Max Renn (a rarely-better James Woods) runs a TV channel devoted to edgy entertainment: soft-core porn, violence, objectionable material in general. He has recognized the hole in the market, and has filled it up with his brand of titillation. However, he is always redefining the limits of what his channel deems fit for broadcast. “I’m looking for something that’ll break through,” is how he puts it to one of his suppliers. When questioned about the irresponsibility of broadcasting this kind of material, his response is curt: “Better on TV than on the streets.” Maybe so. Yet when he comes across a new kind of entertainment that his colleague has pirated from some satellite in Malaysia, he finds himself entranced. As he defines it: “[Videodrome] is just torture and murder. No plot, no characters. Very, very realistic. I think it’s what’s next.”
As he seeks out the makers of this curious brand of distraction, he begins to lose his grip on reality. Hallucinating that he is himself a video machine, or that he is inside the torture chamber, that he has become subject to the very Videodrome itself, Renn comes to believe that he has fallen under the hypnotic sway of a few shadowy anti-media revolutionaries. As a kind of Manchurian Candidate with a role to play in bringing about the new world order, Renn has become programmable, incapable of distinguishing between reality and the video-induced hallucinations. As one of the revolutionaries explains to him of their purpose: “We’re entering savage new times. And we’re going to have to be pure and direct and strong if we’re going to survive them. Now, you and this cesspool you call a television station and your people who wallow around in it, your viewers who watch you do it, they’re rotting us away from the inside. We intend to stop that rot.”
This fascinating premise is so convincingly developed and performed that there are sections of Videodrome that appear to have wholly predicted the rise of the web, social networking, and the app-driven corporatized internet of the 2010s. Of course, it didn’t predict anything. Rather, it warned its viewers about this stuff, about these possibilities. It repeatedly suggested alternatives, means of escape, ways back in. The key heroic character, a Dr. O’Blivion (Jack Creley), has instructively resorted to appearing in public only as a pre-recorded image on a television set. As his daughter explains, “My father has not engaged in conversation for at least twenty years. The monologue is his preferred mode of discourse.” Turning the tables on the one-way discourse of the cool TV medium, this McLuhan-esque character has taken to using the key dissemination point of the media against them. Though, of course, his deliberate de-humanization has deleterious effects on his ability to connect to others, to reality.
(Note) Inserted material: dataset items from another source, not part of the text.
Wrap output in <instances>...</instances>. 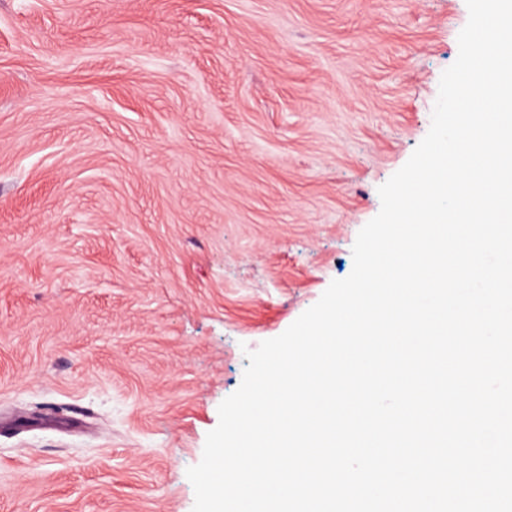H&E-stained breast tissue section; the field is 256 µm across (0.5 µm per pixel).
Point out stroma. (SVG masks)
Wrapping results in <instances>:
<instances>
[{
    "label": "stroma",
    "mask_w": 512,
    "mask_h": 512,
    "mask_svg": "<svg viewBox=\"0 0 512 512\" xmlns=\"http://www.w3.org/2000/svg\"><path fill=\"white\" fill-rule=\"evenodd\" d=\"M466 0H0V512L186 471L427 135Z\"/></svg>",
    "instance_id": "obj_1"
}]
</instances>
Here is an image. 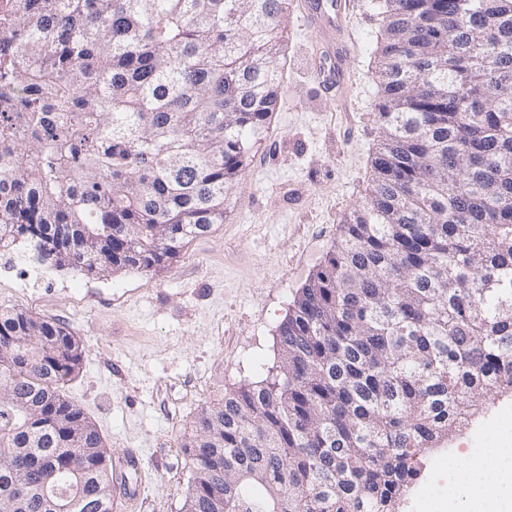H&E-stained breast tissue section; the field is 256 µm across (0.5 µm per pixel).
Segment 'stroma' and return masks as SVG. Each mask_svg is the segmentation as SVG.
<instances>
[{"label":"stroma","instance_id":"obj_1","mask_svg":"<svg viewBox=\"0 0 512 512\" xmlns=\"http://www.w3.org/2000/svg\"><path fill=\"white\" fill-rule=\"evenodd\" d=\"M304 2L293 0L285 23L287 63L272 127L231 190L223 223L177 262L156 274L97 278L25 263L21 242L0 250V309L67 327L84 358L66 393L114 451L143 450L131 512H180L195 468L181 443L197 414L264 377L296 293L334 247L345 216L365 203L379 140L375 0H351L353 44L337 92L309 66L327 39L302 23ZM508 424L512 397L491 394L478 421L429 453L404 512L456 490L449 462L495 445Z\"/></svg>","mask_w":512,"mask_h":512}]
</instances>
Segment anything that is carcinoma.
Returning a JSON list of instances; mask_svg holds the SVG:
<instances>
[{
    "label": "carcinoma",
    "instance_id": "obj_1",
    "mask_svg": "<svg viewBox=\"0 0 512 512\" xmlns=\"http://www.w3.org/2000/svg\"><path fill=\"white\" fill-rule=\"evenodd\" d=\"M291 0H9L0 248L106 277L224 223L284 82ZM365 204L279 357L204 407L183 512H400L431 449L512 394V0H376ZM63 325L0 312V512H112Z\"/></svg>",
    "mask_w": 512,
    "mask_h": 512
}]
</instances>
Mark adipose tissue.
Instances as JSON below:
<instances>
[{"mask_svg":"<svg viewBox=\"0 0 512 512\" xmlns=\"http://www.w3.org/2000/svg\"><path fill=\"white\" fill-rule=\"evenodd\" d=\"M460 494H449L435 512H512V434L457 469Z\"/></svg>","mask_w":512,"mask_h":512,"instance_id":"ef3b65f1","label":"adipose tissue"}]
</instances>
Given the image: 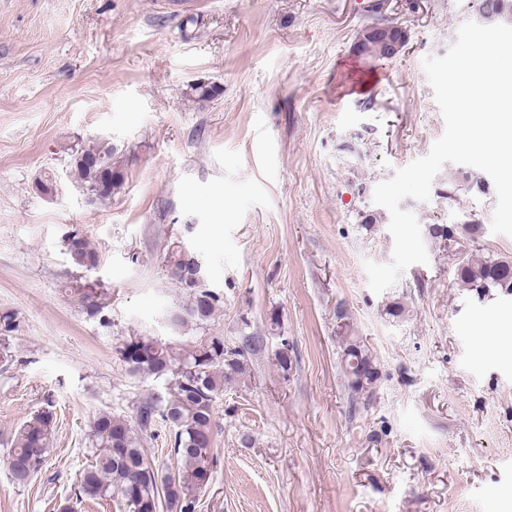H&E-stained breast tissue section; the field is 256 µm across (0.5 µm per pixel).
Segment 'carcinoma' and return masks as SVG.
<instances>
[{"instance_id": "cac0c4a2", "label": "carcinoma", "mask_w": 512, "mask_h": 512, "mask_svg": "<svg viewBox=\"0 0 512 512\" xmlns=\"http://www.w3.org/2000/svg\"><path fill=\"white\" fill-rule=\"evenodd\" d=\"M475 11L479 12L480 25L512 23V0H475ZM70 175L96 200H109L124 183V155L110 138L89 139L74 150ZM63 243L75 268L87 270L100 263L98 250L80 230L67 232ZM183 249L181 240L174 239L163 257L164 271L187 297L182 316L174 321L181 328L208 321L222 303L217 291L188 288L179 279L177 270L184 265ZM455 280L473 296L512 295V259L486 255L477 248L466 255L463 265L456 267ZM66 291L91 317L102 315L107 307L102 295L77 281L69 284ZM13 330L14 317L0 314V362L5 364L12 360L8 337ZM258 350L259 345L251 336L234 348L224 346L221 339L192 349L153 336H136L123 343L119 353L130 371L169 377L170 392L164 400L158 397L141 405L134 424L110 413L97 416L91 426V438L100 452L82 472L76 496H110L125 512H159L162 503L170 512H197L196 493L210 479L214 403L224 391V382L246 371V354ZM341 367L351 393L373 390L379 377L377 364L370 351L352 336L344 337ZM156 416L168 425L173 452L180 463L176 471L163 477L147 462L141 446L140 432L150 427ZM53 434L54 414L50 409L33 414L19 427L7 455L14 484H28L43 469L52 452Z\"/></svg>"}]
</instances>
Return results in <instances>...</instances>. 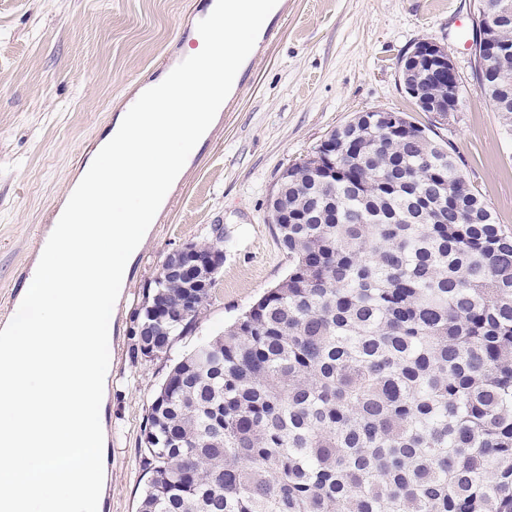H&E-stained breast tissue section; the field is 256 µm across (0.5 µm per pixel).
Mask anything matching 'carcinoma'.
I'll return each mask as SVG.
<instances>
[{
	"label": "carcinoma",
	"instance_id": "1",
	"mask_svg": "<svg viewBox=\"0 0 512 512\" xmlns=\"http://www.w3.org/2000/svg\"><path fill=\"white\" fill-rule=\"evenodd\" d=\"M475 79L512 131V80ZM327 142L272 205L286 278L148 406L138 512H512V229L433 130L360 112ZM191 287L160 266L132 360L195 330Z\"/></svg>",
	"mask_w": 512,
	"mask_h": 512
}]
</instances>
His various pronouncements about reality, perception, humanity, and nature, are all filtered through his inability (deliberately fostered) to make human connections. At what point, he asks (rhetorically, of course), does a human stop living, and simply become an image, a reflection, a mediated abstraction? “Television is reality,” he counsels. “And reality is less than television.”
They are remaking this film (because why not, I guess), which is a shame. See the original: a tour de force of atmosphere, economical dialogue, and grotesquerie. Featuring superb performances from Woods, rocker Deborah Harry, Sonja Smits, and Peter Dvorsky, and boasting truly wondrous special make-up effects from the incomparable Rick Baker, Cronenberg’s first masterpiece is essential viewing. Like the man says: long live the new flesh.
As usual, Criterion Collection provides a wealth of worthy extras and commentaries. A 2004 documentary featuring Rick Baker details the creation of the film’s iconic imagery, including the sensuous television screen, the huge-maggot-filled corpse, and the vaginal videocasette-input on Renn’s unfortunate torso. There’s a stills gallery, various trailers, and a few other short films, all of which are amusing and informative.